The past five years have seen the renovation of approximately 99,000 sqm of office space in the capital, CBRE notes in its analysis, as owners recognized the increasing demand for sustainability and the importance of energy saving technologies and sustainable property management.
Renovation of older offices seems to be paying off for owners and developers alike. CBRE data suggest that renewed office buildings in the Budapest market have a 10.1% vacancy rate, slightly lower than the market average of 10.3%. The take-up of the renewed spaces saw a peak last year, when 44,000 sqm of office spaces were rented out.
“It has become a trend that, once a large tenant has left office space, the landlord starts to refurbish the office building and these spaces are filled with new tenants soon after. Last year, the vacancy rate declined by 18 basis points,” says Judit Varga MRICS, head of office agency at CBRE Budapest.
Apparently, one the main reasons for renewed office buildings drawing so much attention is high quality spaces, as two-thirds of new tenants are moving up from medium-grade non “A”-class office buildings, CBRE data shows. Another significant factor in lowering the vacancy rate is expanding businesses, as 38% of tenants are renting larger spaces than before, which signals expansion.
East-West Business Center to receive facelift
Spurred by the rising demand, Erste Ingatlan Kft., the owner of the East-West Business Center, is to refurbish its office building.
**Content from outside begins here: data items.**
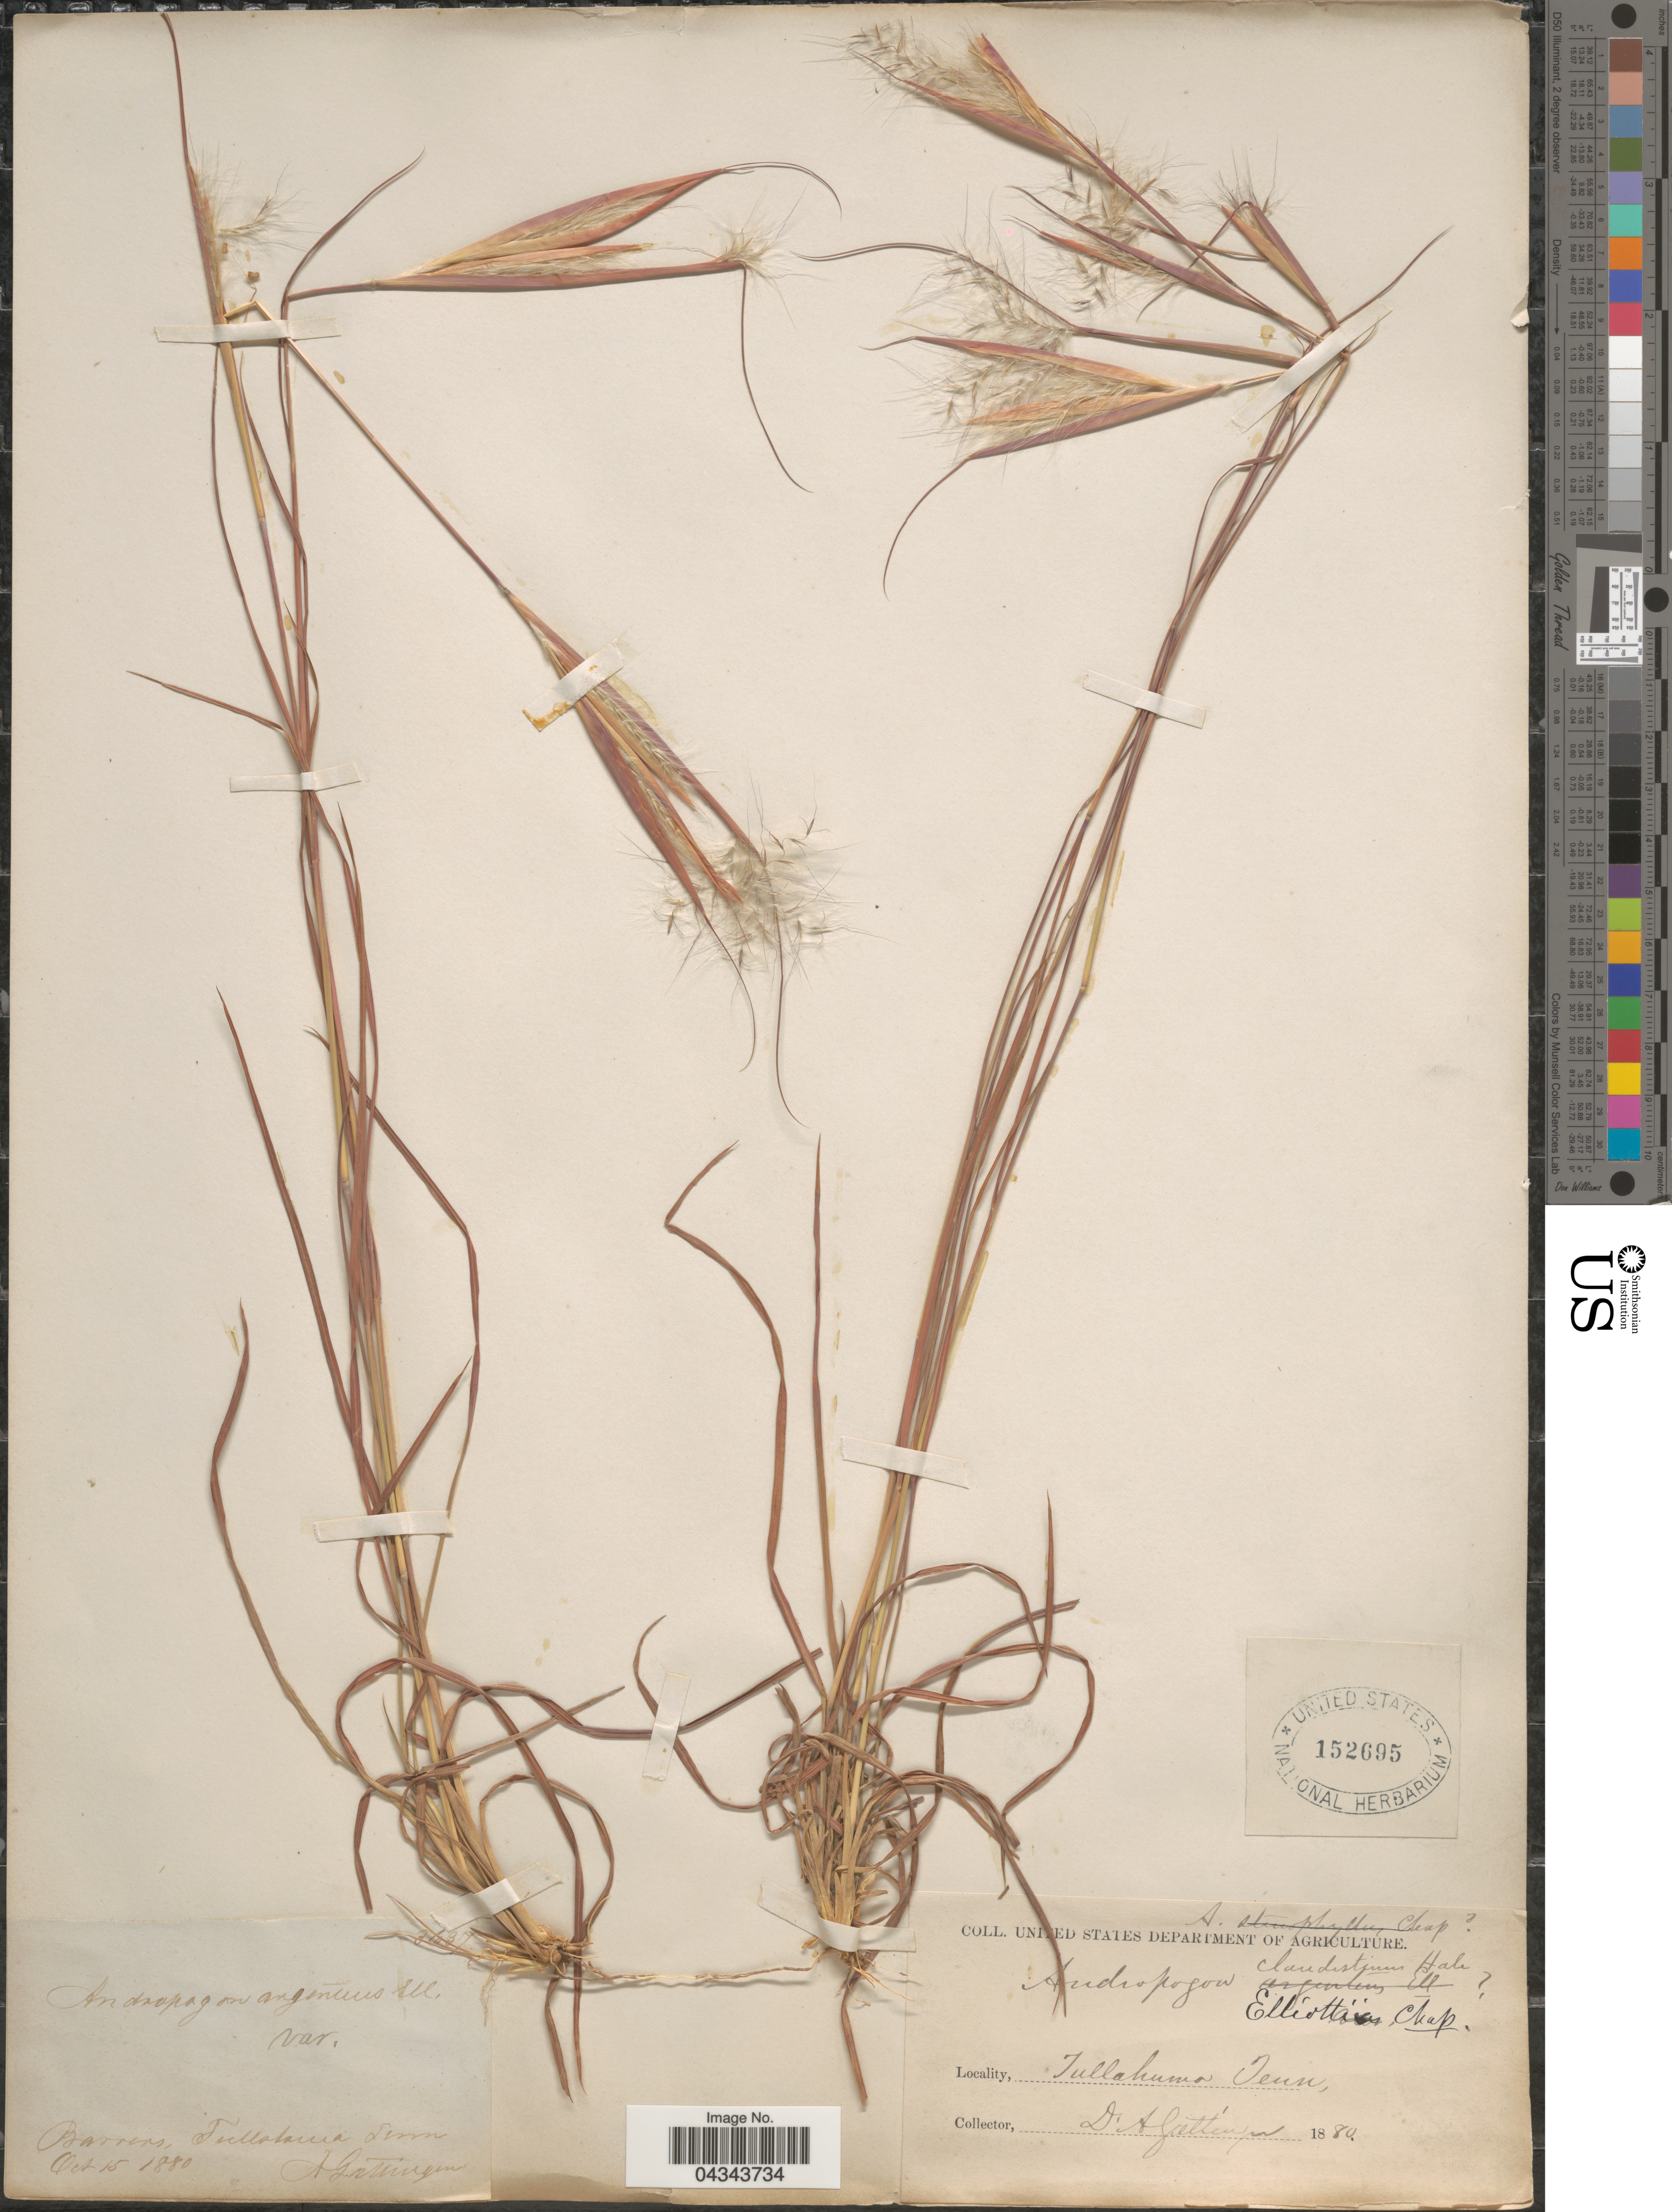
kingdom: Plantae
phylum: Tracheophyta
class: Liliopsida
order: Poales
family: Poaceae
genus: Andropogon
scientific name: Andropogon ternarius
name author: Michx.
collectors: A. Gattinger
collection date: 1880-10-15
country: United States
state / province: Tennessee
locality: Tullahoma.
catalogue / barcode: US 152695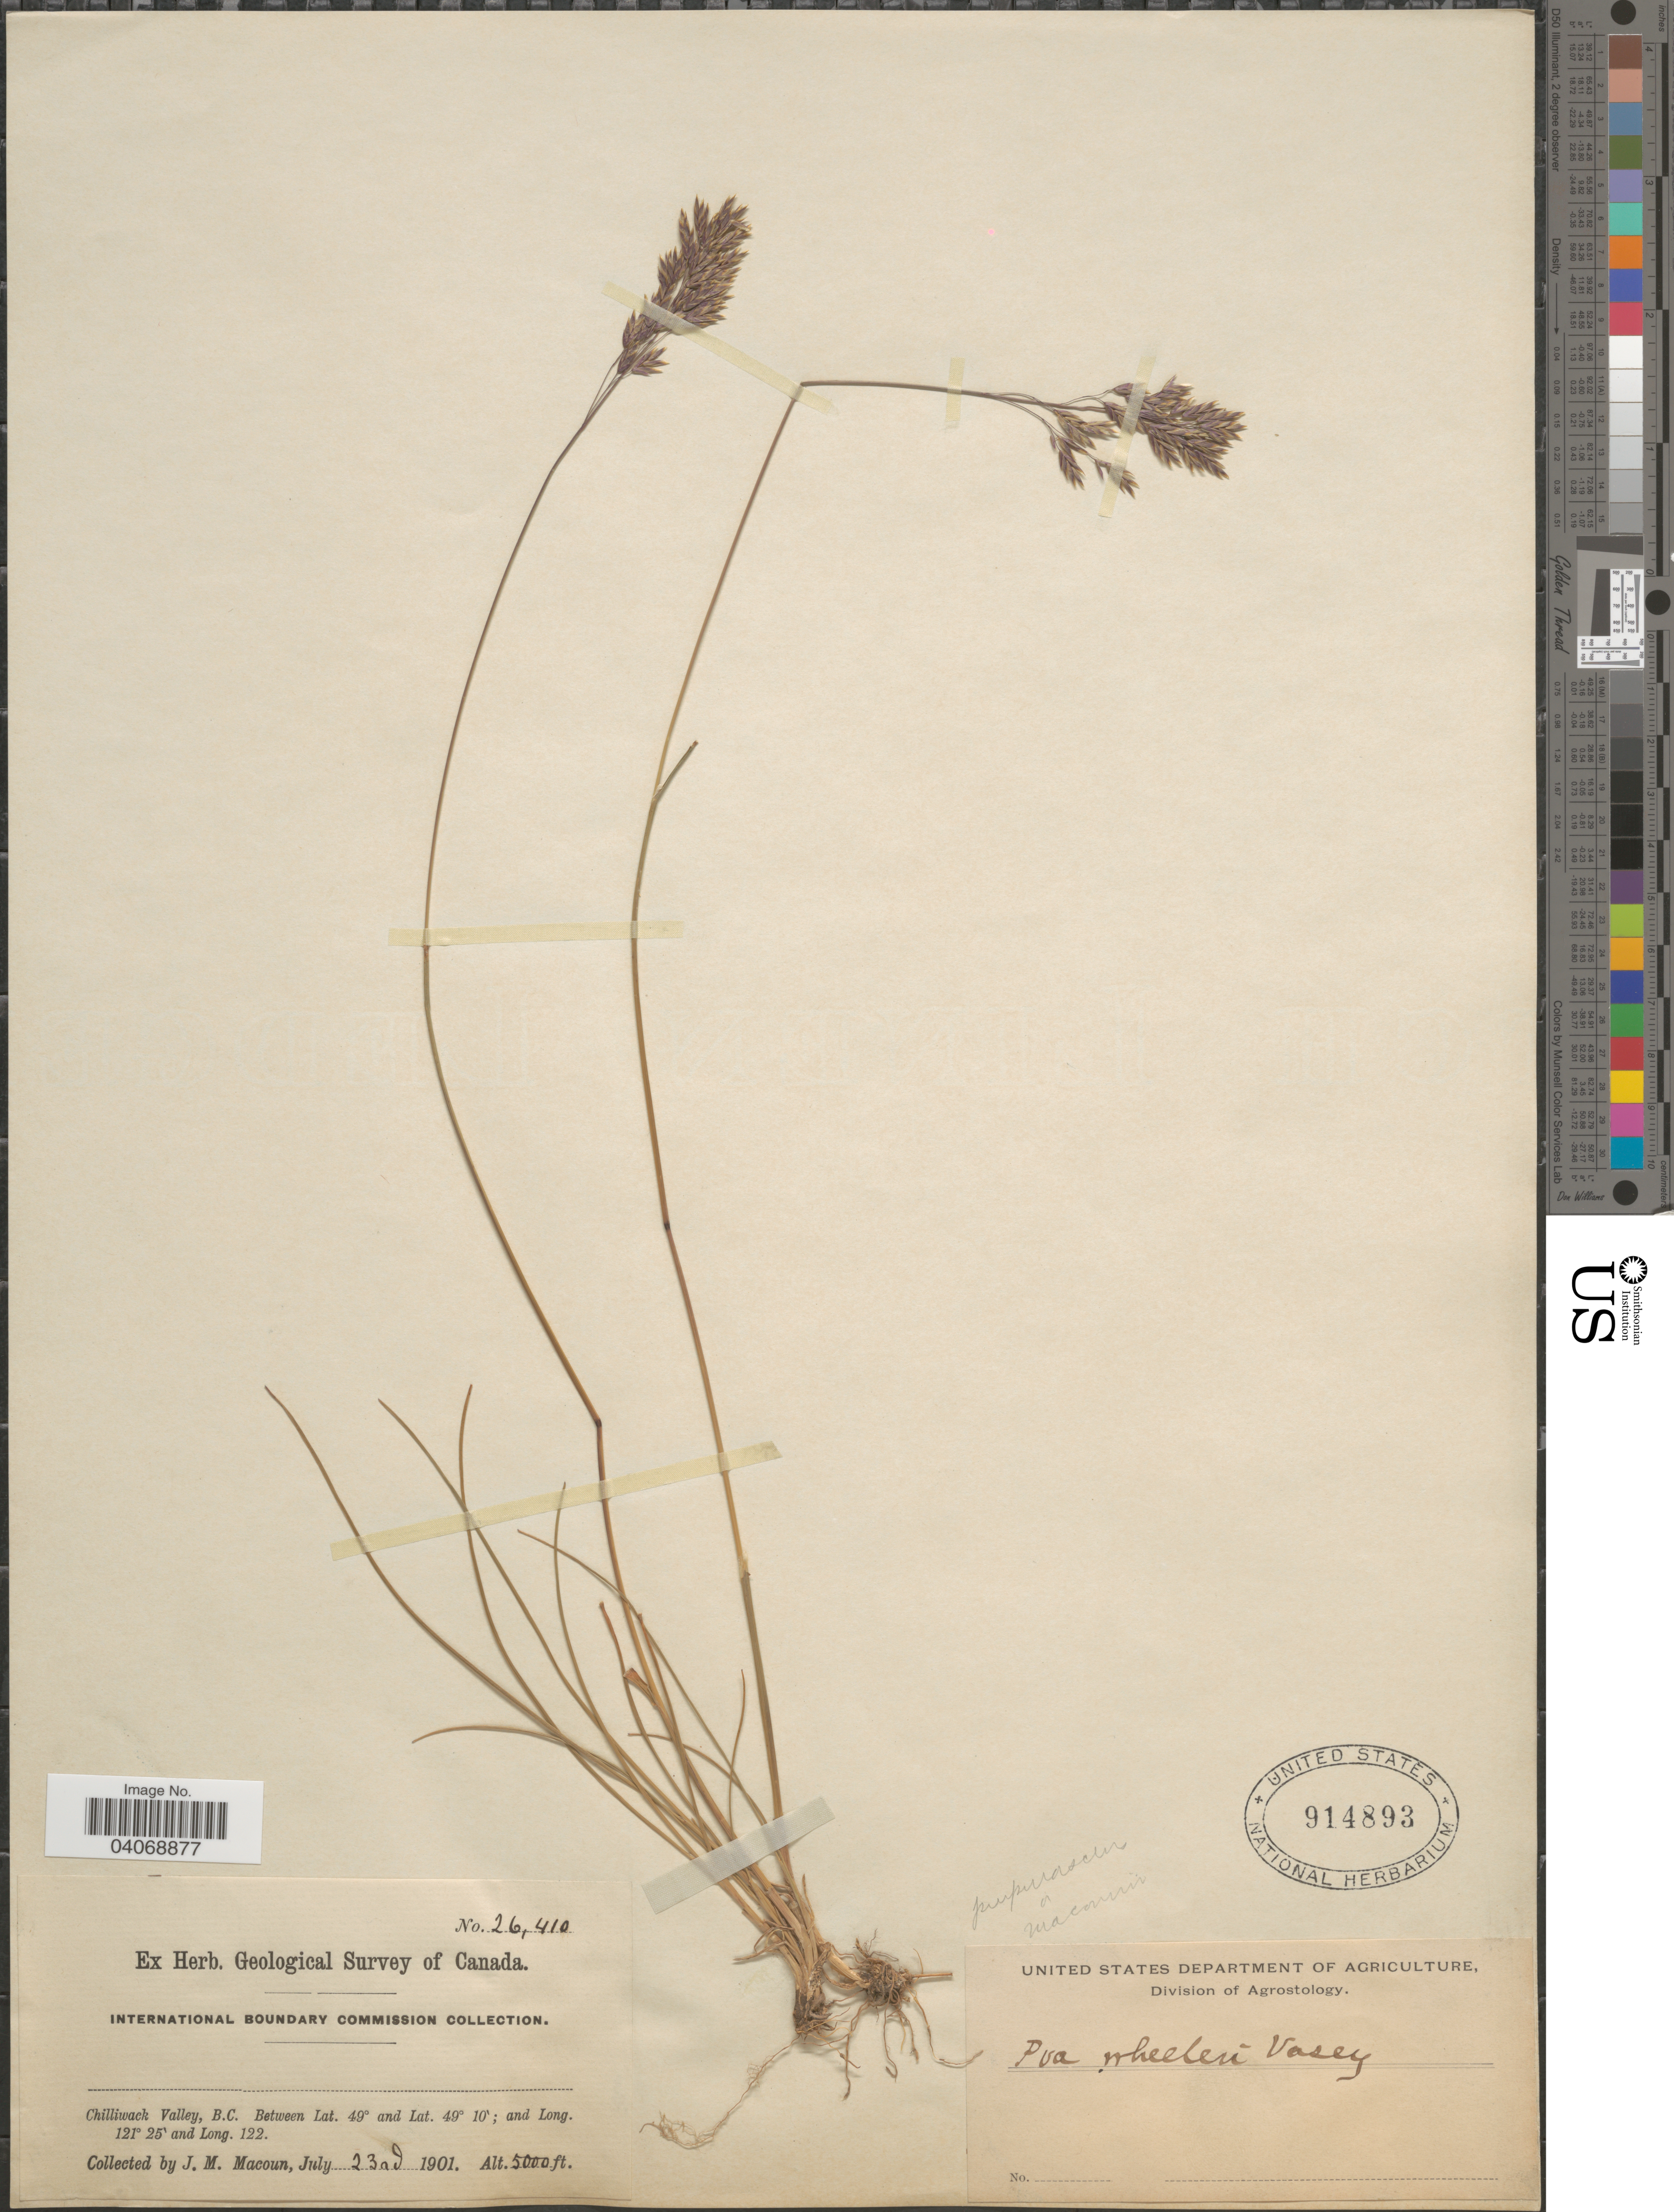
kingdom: Plantae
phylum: Tracheophyta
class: Liliopsida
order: Poales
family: Poaceae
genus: Poa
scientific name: Poa wheeleri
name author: Vasey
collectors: J. M. Macoun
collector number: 26410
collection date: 1901-07-23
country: Canada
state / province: British Columbia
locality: Herb. Geological Survey of Canada. Chilliwack Valley.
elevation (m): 1524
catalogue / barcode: US 914893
The goals of the renewal include the modernization of the façade, initiating unique engineering solutions, and achieving BREEAM “Very good” certification through the new property management system, CBRE noted.
“As one of the landmark office buildings of Budapest, East-West Business Center at Astoria provides a perfect headquarter in a prime location for new and existing tenants on 21,000 sqm once renovations are finished,” said Varga.